But is my experience authentic? No one ever wrote a rap song about Girl Scouts and Black History programs.
Black poverty romanticized to the point where the actual pain of the inner city is a soundtrack to the affluent, white and black. A mother mourns her teenage son, a scholar, who’s life is cut short by a stray bullet. It is recycled and remixed to bang, bang, bang, drop the rocks, it’s hot on the block, fuck ’em, I don’t care, I got cheddar in hand, I’m the pimp of a mother’s prayer.
You wear my clothes
You wear my shoes
When you get sad
You sing my blues
You wear my hair
You war my skin
I won the war
I won the war within
We used to be sold
But now we sell ourselves
The children are buying
And they just cannot help
Copping our culture
They just want one more hit
We’re like one janky-ass fetish
That they cannot kick
It’s emphasized in our music, in our literature, in our art. County Brownies would try to prove who was the most “down” by dropping gratuitous “nigga this” and “nigga that.” They bragged about going to “the city,” to hang out with the real “niggas.” They knew folks. They Crip Walked. They kicked it with the hardcore. Because the city was where the real blackness was. The badassery for douchebaggery. The city was where you could be down.
But a County Brownie could switch in a minute. They didn’t like the deseg kids. They were bused in because of some court ruling. Something about integration. But no one cared. The deseg kids were anathema. They were lower than low. Their clothes weren’t cool and they didn’t talk right. They didn’t act right. I’d call it classism, but that was a dirty word in blackland. In the authentic black identity there’s only one class and it has no class.
I was raised in an all black suburb called Hathaway Manor North. It was the kind where all the white people fled when my parents and other blacks moved in. All the people were married. All the kids were relatively good. The neighborhood was relatively crime-free and peaceful. Everyone had good jobs–teachers, principals, ministers, letter carriers, postal workers, union day laborers, business owners, middle managers, white collar execs. It was what you’d hope a black community would be. Everyone looked out for one another. Everyone knew each other. Everyone pitched in to make it a nice place to live.
I loved my old neighborhood, but when we moved to the “white” part of the county when I was 13 things changed. I remember how excited the few black kids at my new junior high were because I was from “tha hood.” I was from the ghetto. I was supposed to be realer than real, shittier than shit because Hathaway Manor was O-Dog tough, or so they heard.

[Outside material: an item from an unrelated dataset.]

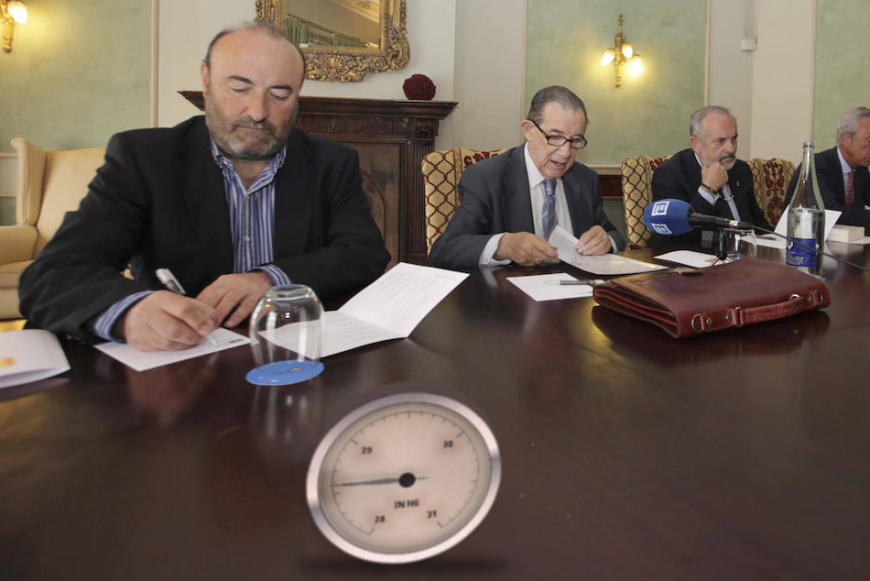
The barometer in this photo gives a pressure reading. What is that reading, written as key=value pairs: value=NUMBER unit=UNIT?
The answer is value=28.6 unit=inHg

They wanted to know about the gangsta shit. They wanted New Jack Suburbs. I didn’t understand. How could a Hathaway be “tha hood” with manicured lawns and teachers/preachers’ kids? But they told me I was wrong. That I didn’t know my old neighborhood and school. They told me dystopian fantasmas of Nino Brown and fights everyday, of the cops being there everyday. Of crack-fueled sexcapades and things of Donald Goines novels.

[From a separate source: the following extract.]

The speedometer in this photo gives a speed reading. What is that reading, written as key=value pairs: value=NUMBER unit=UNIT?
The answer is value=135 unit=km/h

That I was a black girl lost to a dopefiend’s whoreson waiting on Kenyatta’s last hit.
But I was dullsville. I wasn’t cool. I had no stories of break-ins and drive-bys. I’d never been in a fight. I didn’t curse and I spoke perfect English. I didn’t use any slang harder than “Gee whiz,” “dang” and “gosh.” I liked classical piano and drawing cartoons on my notebooks. I liked history and English and Tevin Campbell songs. I dreamed of holding his hand while he sang “Can We Talk.” I dressed like “Blossom.”

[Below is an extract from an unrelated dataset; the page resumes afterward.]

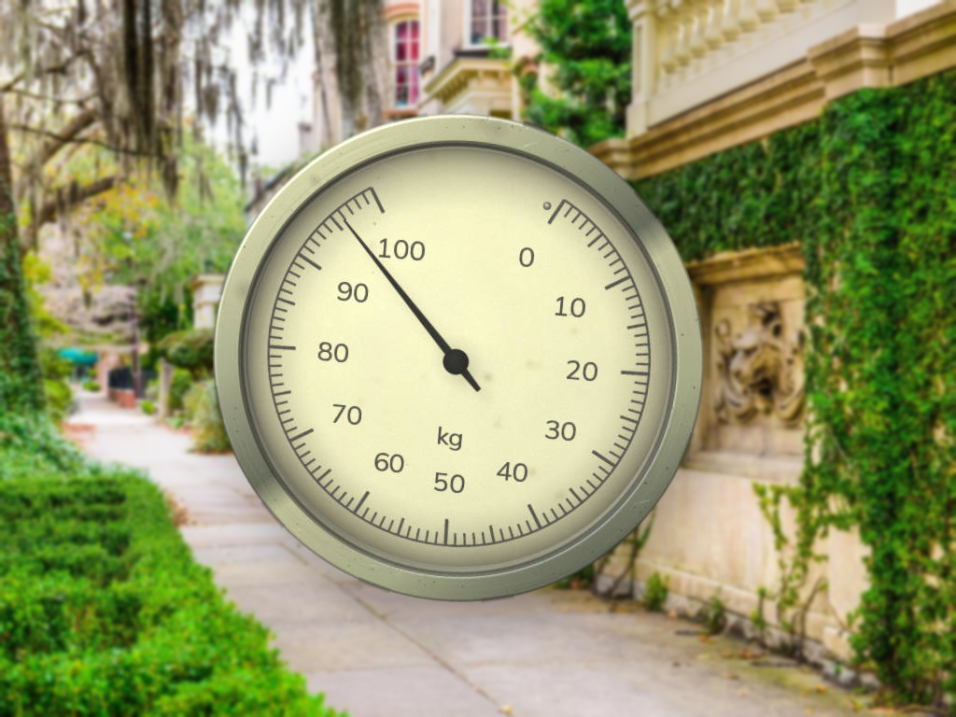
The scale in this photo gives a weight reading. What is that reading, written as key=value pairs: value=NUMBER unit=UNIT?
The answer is value=96 unit=kg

My only friend in junior high was Brandon, a black kid from Milwaukee who missed his hometown and trusted no one. I had to “win” his friendship because black kids ignored him. He was “weird” and “quiet.” I talked to him in math class even though he didn’t trust it initially. But I won him over once he realized I didn’t judge.
He was a nerd who carried a huge, black tote bag where ever he went. He always wore a white dress shirt and black pants with black tennis shoes. He drew cartoons of dragons and castles in the sky. I think we took comfort in not being the only ones. We became good friends. People balked. Thought I was lame for hanging with him, but we were the only ones. The only ones who didn’t want to be “down.” Who didn’t want to pretend. We were who we were.
But we weren’t “black.”
I can sing almost every Negro spiritual. I have southern roots that I love. I have two black parents and I was raised in a black neighborhood. I went to an all black elementary school. I know my black history up and down. I know my African roots.
My skin is brown.
How could I not be black? What on earth is blackness? What are the rules?
Should I perm my hair bone straight? Should I wear it in an afro? Should I drop some “niggas” in my speech? Should I love Jay-Z and listen to
Lil Wayne? Should I grow dreads? Should I get into Pan African culture and start wearing dashikis? Should I live on the hardest block in St. Louis’ North City? Should I smoke Phillies? Should I engage in Jesus flavored braggadocio? Should I be real cool and leave school? Lurk late and strike straight? Sing sin and thin gin?
Jazz June and die soon?
Who is black?
This weekend Joshua Packwood became Morehouse College’s first white valedictorian. He was raised by a black stepfather. He called the men of Morehouse his brothers. He choked up as he spoke of fellowship and respect.
“For four years, you have given me inspiration,” he said to his classmates. “I thank each and every one of you for making your ancestors proud, and for making me proud.”
He was so immersed in “blackness” that the recruiter at Morehouse didn’t realize he was white. His brother plans to attend Morehouse as well. The media is in a glow over this, repeating the fact that Packwood could have gone to “any school” but he chose Morehouse as if Morehouse were grossly inferior. They talked about it like it was pity or charity or some ultimate symbol of white Liberal guilt redeemed in this brave individual.
They skipped the blackness. They glossed over the black stepfather. They glossed over his pride. The glossed over that this was real for Packwood. Not a stunt for diversity.
Was that blackness? Does Packwood fit in the definition? Is blackness a color? A state of mind? A mixture of both?
I have to admit. I still question my blackness even though my skin tone trumps all. My two black parents trumps all. I am and will always be a black woman. But when I find myself preferring Dave Grohl and Rilo Kiley, preferring “white” rock music and Lena Horne jazz standards am I betraying blackness? When I won’t watch a Tyler Perry film but will run to a Martin Scorsese production, is that a sin? When I find that I can relate more to my white co-workers who have done more and seen more than the put-it-all-on-the-Lord-in-Prada churchniks I met. The ones who didn’t watch films with subtitles or listen to music without words. Did I betray blackness then?
I was forever in a Negro wasteland of stunted vision.
It wasn’t until I went on-line and started reaching out that I learned I was not the only one. I was not the only one not “authentically” black. There were others who enjoyed both Zora and Hunter S. Thompson. Who liked comic books and abstract art. Who craved culture and vision and dreams and something more. Those who have ideas and heart and fight. Those who are launching a revolution that they aren’t even aware of. Launching a voice that is rarely heard. We are on the frontlines of forethought. We will rescue blackness from itself. We will make it more than a Boyz in the Hood fetish of 40 ounce fornication, soundtrack provided by a perversion of P-funk.
We are the ones we’ve been waiting for … to redefine blackness.